### Work request:
Transcribe the entries exactly as they stand below, passing over any picture.

### Task material:
__________________________________________________

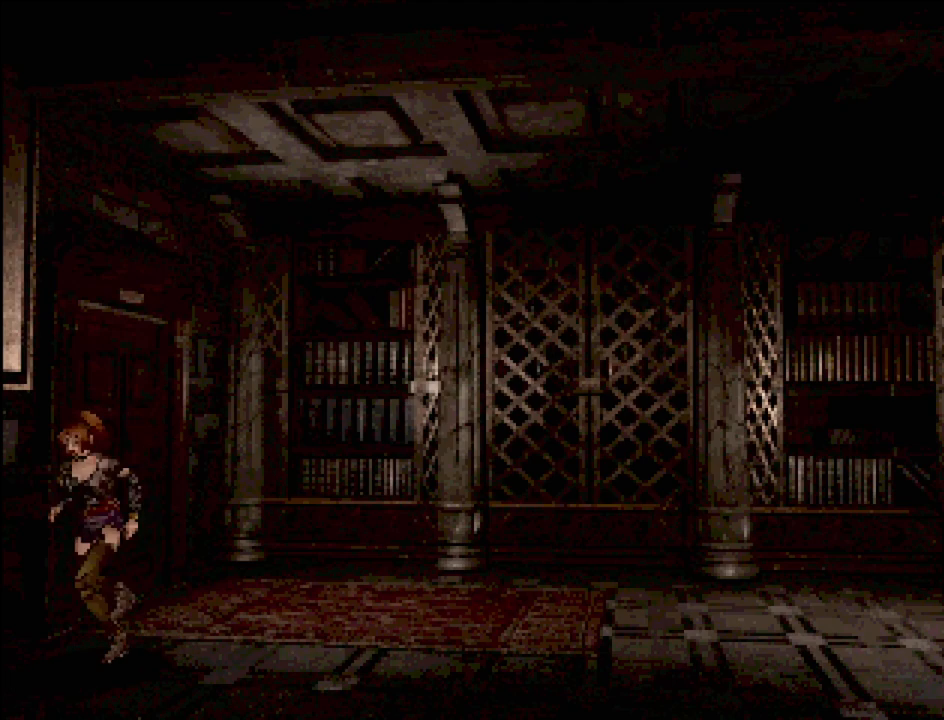
{"buttons": [], "events": [[167, "DPAD_DOWN", "up"], [217, "CIRCLE", "up"]]}
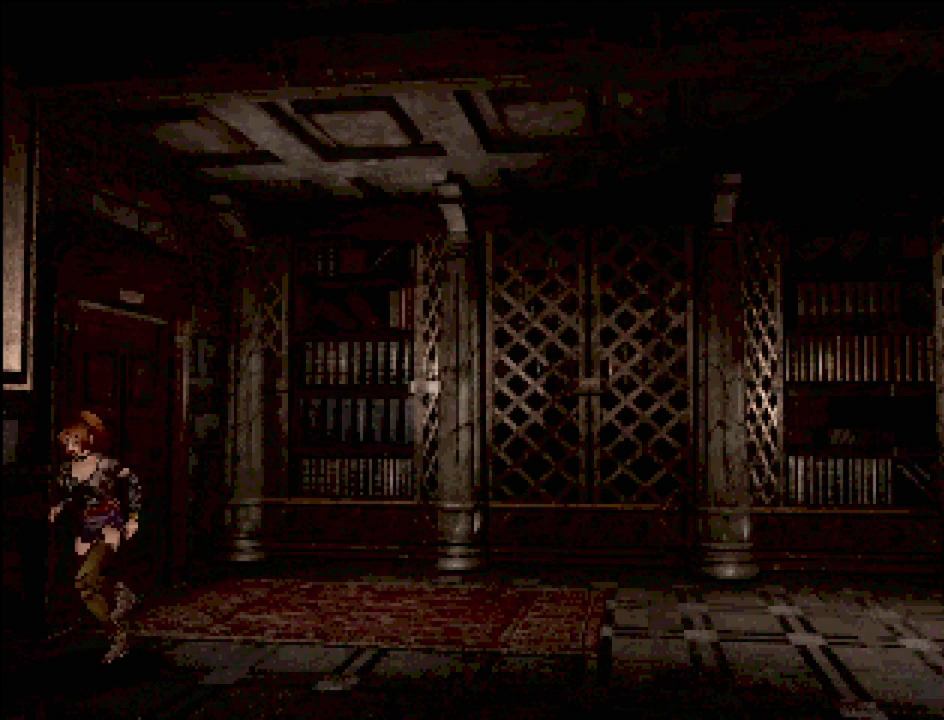
{"buttons": [], "events": []}
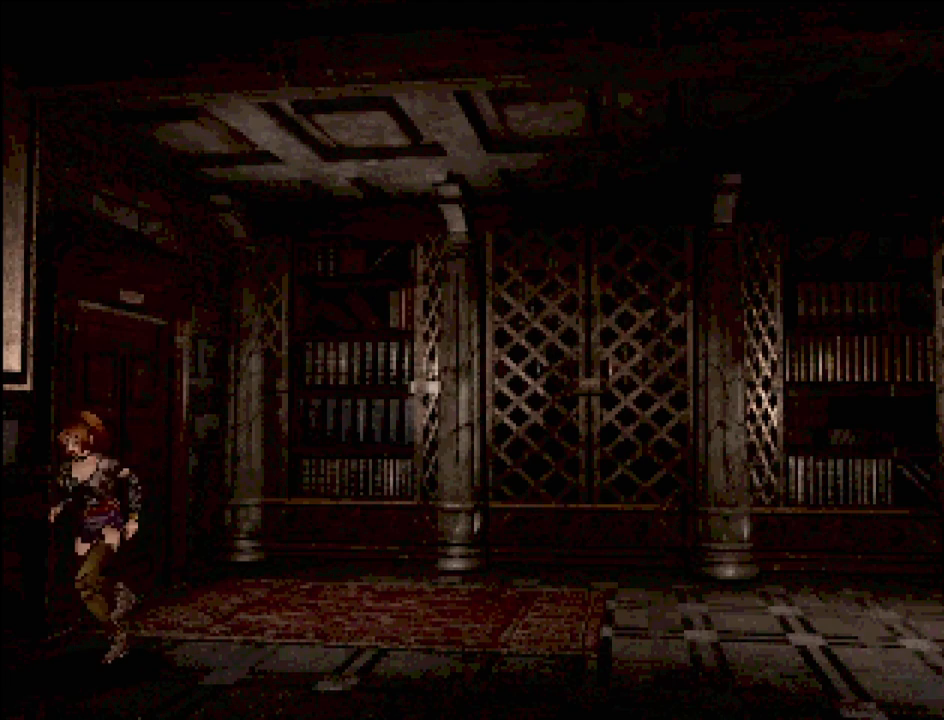
{"buttons": [], "events": []}
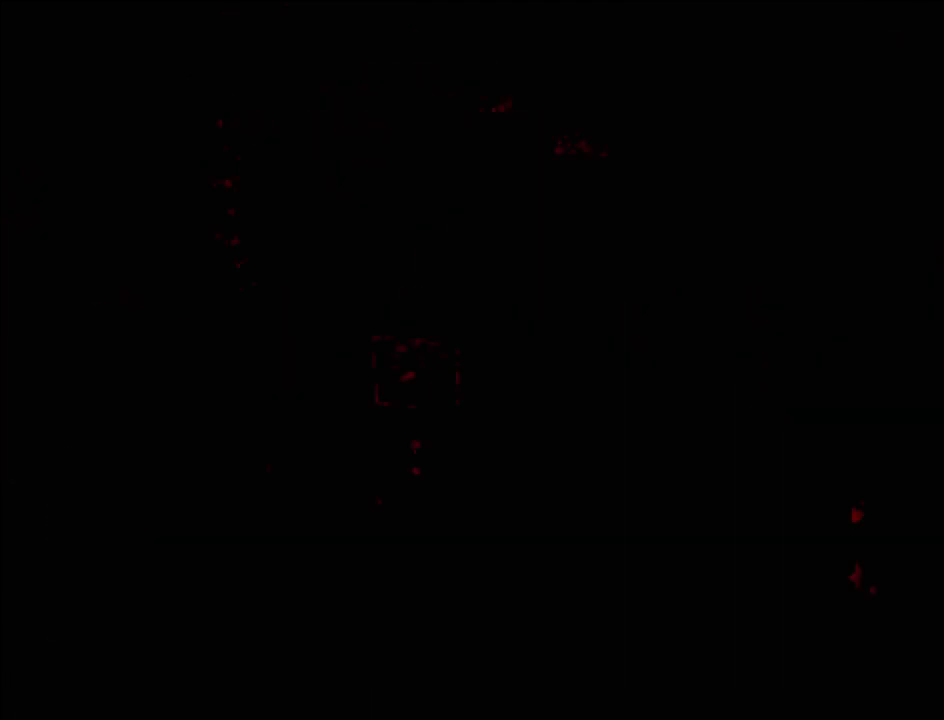
{"buttons": ["CIRCLE", "DPAD_DOWN"], "events": [[433, "CIRCLE", "down"], [433, "DPAD_DOWN", "down"]]}
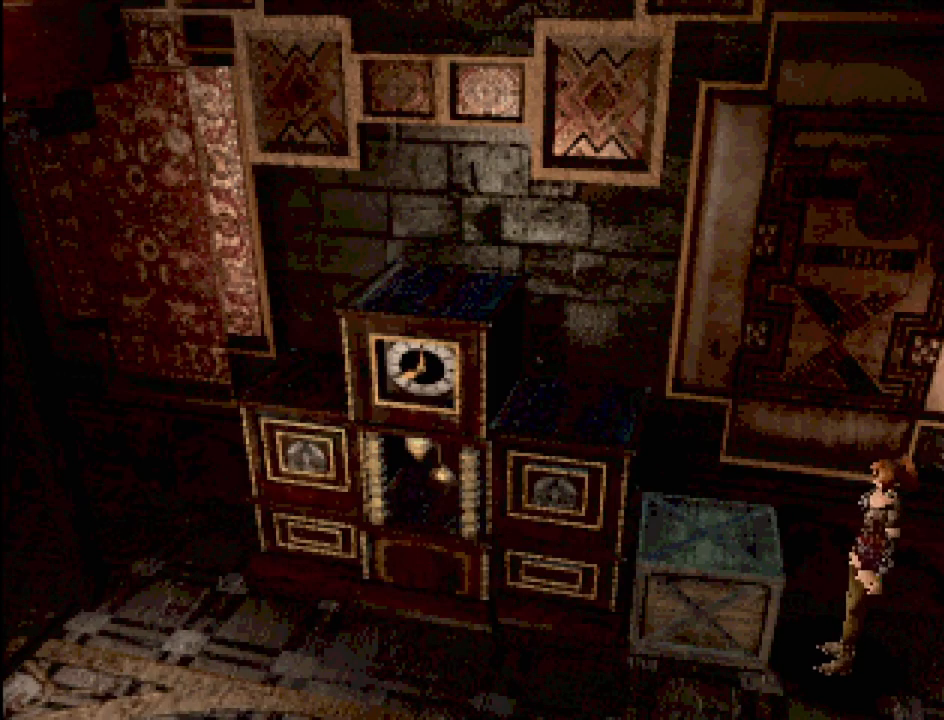
{"buttons": ["CIRCLE", "DPAD_DOWN", "DPAD_LEFT"], "events": [[467, "DPAD_LEFT", "down"]]}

__________________________________________________

### Result:
{"buttons": [], "events": [[167, "DPAD_DOWN", "up"], [217, "CIRCLE", "up"]]}
{"buttons": [], "events": []}
{"buttons": [], "events": []}
{"buttons": ["CIRCLE", "DPAD_DOWN"], "events": [[433, "CIRCLE", "down"], [433, "DPAD_DOWN", "down"]]}
{"buttons": ["CIRCLE", "DPAD_DOWN", "DPAD_LEFT"], "events": [[467, "DPAD_LEFT", "down"]]}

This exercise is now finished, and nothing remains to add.